我與Scrapy/Python的初學者,我開發了一個爬蟲能找到過期的域名和掃描每一個SEO API
我的抓取工作正常,但我很確定抓取工具不是100%優化的工作。

請問有可能有一些技巧來改進履帶車嗎?尋求幫助,以提高履帶

expired.py:

class HttpbinSpider(CrawlSpider): 
    name = "expired" 

    rules = (
     Rule(LxmlLinkExtractor(allow=('.com', '.fr', '.net', '.org', '.info', '.casino', '.eu'), 
           deny=('facebook', 'amazon', 'wordpress', 'blogspot', 'free', 'reddit'), 
      callback='parse_obj', 
      process_request='add_errback', 
      follow=True), 
    ) 

    def __init__(self, domains=None, **kwargs): 
     self.start_urls = json.loads(domains) 
     super(HttpbinSpider, self).__init__() 

    def add_errback(self, request): 
     return request.replace(errback=self.errback_httpbin) 

    def errback_httpbin(self, failure): 
     if failure.check(DNSLookupError): 
      request = failure.request 
      ext = tldextract.extract(request.url) 
      domain = ext.registered_domain 
      if domain != '': 
       domain = domain.replace("%20", "") 
       self.check_domain(domain) 

    def check_domain(self, domain): 
     if self.is_available(domain) == 'AVAILABLE': 

      self.logger.info('## Domain Expired : %s', domain) 

      url = 'http://api.majestic.com/api/json?app_api_key=API&cmd=GetIndexItemInfo&items=1&item0=' + domain + '&datasource=fresh' 
      response = urllib.urlopen(url) 
      data = json.loads(response.read()) 
      response.close() 

      TrustFlow = data['DataTables']['Results']['Data'][0]['TrustFlow'] 
      CitationFlow = data['DataTables']['Results']['Data'][0]['CitationFlow'] 
      RefDomains = data['DataTables']['Results']['Data'][0]['RefDomains'] 
      ExtBackLinks = data['DataTables']['Results']['Data'][0]['ExtBackLinks'] 

      if (RefDomains > 20) and (TrustFlow > 4) and (CitationFlow > 4): 
       insert_table(domain, TrustFlow, CitationFlow, RefDomains, ExtBackLinks) 

    def is_available(self, domain): 
     url = 'https://api.internet.bs/Domain/Check?ApiKey=KEY&Password=PSWD&responseformat=json&domain' + domain 
     response = urllib.urlopen(url) 
     data = json.loads(response.read()) 
     response.close() 
     return data['status'] 

感謝的很多。

回答

1

代碼中最大的問題是阻止整個異步scrapy例程的urllib請求。
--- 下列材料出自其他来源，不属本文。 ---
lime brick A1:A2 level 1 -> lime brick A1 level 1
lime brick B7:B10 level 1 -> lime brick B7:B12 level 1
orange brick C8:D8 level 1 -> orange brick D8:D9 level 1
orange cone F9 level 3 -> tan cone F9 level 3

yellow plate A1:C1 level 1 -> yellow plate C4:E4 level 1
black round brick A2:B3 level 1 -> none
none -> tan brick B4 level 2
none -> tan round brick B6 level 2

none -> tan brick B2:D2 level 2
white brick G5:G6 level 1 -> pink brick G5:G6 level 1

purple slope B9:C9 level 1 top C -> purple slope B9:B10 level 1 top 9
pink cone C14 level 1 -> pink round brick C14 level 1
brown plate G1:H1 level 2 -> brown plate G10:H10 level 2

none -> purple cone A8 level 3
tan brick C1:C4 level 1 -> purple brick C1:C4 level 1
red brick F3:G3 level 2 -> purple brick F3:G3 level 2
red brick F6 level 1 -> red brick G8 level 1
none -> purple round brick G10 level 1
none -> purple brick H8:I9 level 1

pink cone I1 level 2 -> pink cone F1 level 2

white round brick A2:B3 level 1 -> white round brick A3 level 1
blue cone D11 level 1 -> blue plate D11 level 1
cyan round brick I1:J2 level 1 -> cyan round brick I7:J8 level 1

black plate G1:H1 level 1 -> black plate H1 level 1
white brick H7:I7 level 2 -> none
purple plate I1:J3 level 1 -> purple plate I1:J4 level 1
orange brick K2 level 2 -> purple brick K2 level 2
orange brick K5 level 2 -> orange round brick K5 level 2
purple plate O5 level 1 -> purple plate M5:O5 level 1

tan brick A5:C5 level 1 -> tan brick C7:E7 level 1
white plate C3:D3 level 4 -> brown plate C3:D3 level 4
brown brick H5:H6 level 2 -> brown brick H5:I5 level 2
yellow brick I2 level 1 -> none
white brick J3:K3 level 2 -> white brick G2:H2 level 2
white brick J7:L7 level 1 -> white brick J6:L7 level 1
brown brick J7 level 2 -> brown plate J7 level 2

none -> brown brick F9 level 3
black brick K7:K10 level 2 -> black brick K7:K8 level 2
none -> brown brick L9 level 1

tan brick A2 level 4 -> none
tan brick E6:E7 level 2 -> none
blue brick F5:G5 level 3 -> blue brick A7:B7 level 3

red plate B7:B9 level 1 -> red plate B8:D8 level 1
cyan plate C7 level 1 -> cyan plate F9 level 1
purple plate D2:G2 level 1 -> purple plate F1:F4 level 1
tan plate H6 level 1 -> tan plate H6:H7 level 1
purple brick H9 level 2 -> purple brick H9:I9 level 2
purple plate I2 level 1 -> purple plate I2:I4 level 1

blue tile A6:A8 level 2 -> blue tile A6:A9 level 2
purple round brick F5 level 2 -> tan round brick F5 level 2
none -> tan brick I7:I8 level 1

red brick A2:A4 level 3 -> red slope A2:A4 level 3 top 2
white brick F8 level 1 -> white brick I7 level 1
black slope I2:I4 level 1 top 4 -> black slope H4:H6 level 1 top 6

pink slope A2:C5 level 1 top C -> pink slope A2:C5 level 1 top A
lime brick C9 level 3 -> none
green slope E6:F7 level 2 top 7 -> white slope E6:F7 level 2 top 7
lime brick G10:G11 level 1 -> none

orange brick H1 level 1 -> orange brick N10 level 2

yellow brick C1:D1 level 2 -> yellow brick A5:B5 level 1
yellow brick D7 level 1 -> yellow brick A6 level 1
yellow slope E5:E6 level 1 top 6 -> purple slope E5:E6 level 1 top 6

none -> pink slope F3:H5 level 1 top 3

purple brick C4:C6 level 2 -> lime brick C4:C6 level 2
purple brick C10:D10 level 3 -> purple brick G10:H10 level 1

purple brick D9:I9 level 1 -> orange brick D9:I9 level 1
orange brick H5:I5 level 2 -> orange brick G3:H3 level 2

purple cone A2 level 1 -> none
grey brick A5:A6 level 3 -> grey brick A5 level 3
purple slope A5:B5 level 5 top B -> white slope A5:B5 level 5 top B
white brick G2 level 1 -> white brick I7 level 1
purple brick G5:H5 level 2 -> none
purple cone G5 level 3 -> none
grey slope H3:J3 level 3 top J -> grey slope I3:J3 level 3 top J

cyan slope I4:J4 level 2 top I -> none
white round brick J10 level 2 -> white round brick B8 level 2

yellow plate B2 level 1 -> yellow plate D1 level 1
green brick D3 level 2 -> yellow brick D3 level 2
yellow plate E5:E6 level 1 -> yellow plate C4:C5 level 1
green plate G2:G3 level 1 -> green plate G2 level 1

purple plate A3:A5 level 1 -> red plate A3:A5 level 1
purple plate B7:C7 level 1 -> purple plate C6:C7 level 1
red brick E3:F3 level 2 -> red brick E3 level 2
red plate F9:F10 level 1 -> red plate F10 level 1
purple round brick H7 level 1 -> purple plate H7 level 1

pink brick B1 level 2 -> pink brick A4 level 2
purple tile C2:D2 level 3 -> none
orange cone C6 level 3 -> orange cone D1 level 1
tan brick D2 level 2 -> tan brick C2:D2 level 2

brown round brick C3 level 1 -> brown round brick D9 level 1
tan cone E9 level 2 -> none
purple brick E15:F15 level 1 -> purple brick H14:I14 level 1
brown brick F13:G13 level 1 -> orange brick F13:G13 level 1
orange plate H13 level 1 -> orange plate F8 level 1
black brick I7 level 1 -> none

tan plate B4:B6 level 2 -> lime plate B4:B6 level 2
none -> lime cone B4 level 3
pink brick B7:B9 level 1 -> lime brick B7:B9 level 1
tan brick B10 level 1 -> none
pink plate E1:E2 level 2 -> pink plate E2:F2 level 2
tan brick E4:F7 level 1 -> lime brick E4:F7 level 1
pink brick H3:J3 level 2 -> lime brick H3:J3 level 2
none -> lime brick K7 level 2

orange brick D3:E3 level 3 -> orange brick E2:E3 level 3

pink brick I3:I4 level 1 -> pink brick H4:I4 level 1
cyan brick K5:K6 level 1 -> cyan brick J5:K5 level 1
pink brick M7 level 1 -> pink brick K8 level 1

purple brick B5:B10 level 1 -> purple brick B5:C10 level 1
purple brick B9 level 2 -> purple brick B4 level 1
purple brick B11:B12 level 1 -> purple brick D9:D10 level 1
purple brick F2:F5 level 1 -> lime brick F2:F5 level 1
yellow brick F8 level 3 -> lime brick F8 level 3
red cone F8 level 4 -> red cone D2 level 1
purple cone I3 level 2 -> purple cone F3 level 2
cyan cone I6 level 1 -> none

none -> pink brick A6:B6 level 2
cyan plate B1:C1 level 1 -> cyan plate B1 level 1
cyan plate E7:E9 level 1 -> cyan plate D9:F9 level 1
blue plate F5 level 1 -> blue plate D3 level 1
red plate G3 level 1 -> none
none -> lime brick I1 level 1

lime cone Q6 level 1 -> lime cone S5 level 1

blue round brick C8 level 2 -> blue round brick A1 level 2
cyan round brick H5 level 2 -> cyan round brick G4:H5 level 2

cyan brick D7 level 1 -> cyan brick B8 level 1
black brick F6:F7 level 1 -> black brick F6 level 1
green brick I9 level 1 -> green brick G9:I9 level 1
您可以通過產生scrapy.Request來輕鬆替換使用scrapy請求鏈的用戶。

事情是這樣的:

def errback_httpbin(self, failure): 
    if not failure.check(DNSLookupError): 
     return 
    request = failure.request 
    ext = tldextract.extract(request.url) 
    domain = ext.registered_domain 
    if domain == '': 
     logging.debug('no domain: {}'.format(request.url)) 
     return 
    domain = domain.replace("%20", "") 
    url = 'https://api.internet.bs/Domain/Check?ApiKey=KEY&Password=PSWD&responseformat=json&domain=' + domain 
    return Request(url, self.parse_checkdomain) 

def parse_checkdomain(self, response): 
    """check whether domain is available""" 
    data = json.loads(response.read()) 
    if data['status'] == 'AVAILABLE': 
     self.logger.info('Domain Expired : {}'.format(data['domain'])) 
     url = 'http://api.majestic.com/api/json?app_api_key=API&cmd=GetIndexItemInfo&items=1&item0=' + data['domain']+ '&datasource=fresh' 
     return Request(url, self.parse_claim) 

def parse_claim(self, response): 
    """save available domain's details""" 
    data = json.loads(response.read()) 
    # eliminate redundancy 
    results = data['DataTables']['Results']['Data'][0] 
    # snake case is more pythonic 
    trust_flow = results['TrustFlow'] 
    citation_flow = results['CitationFlow'] 
    ref_domains = results['RefDomains'] 
    ext_back_links = results['ExtBackLinks'] 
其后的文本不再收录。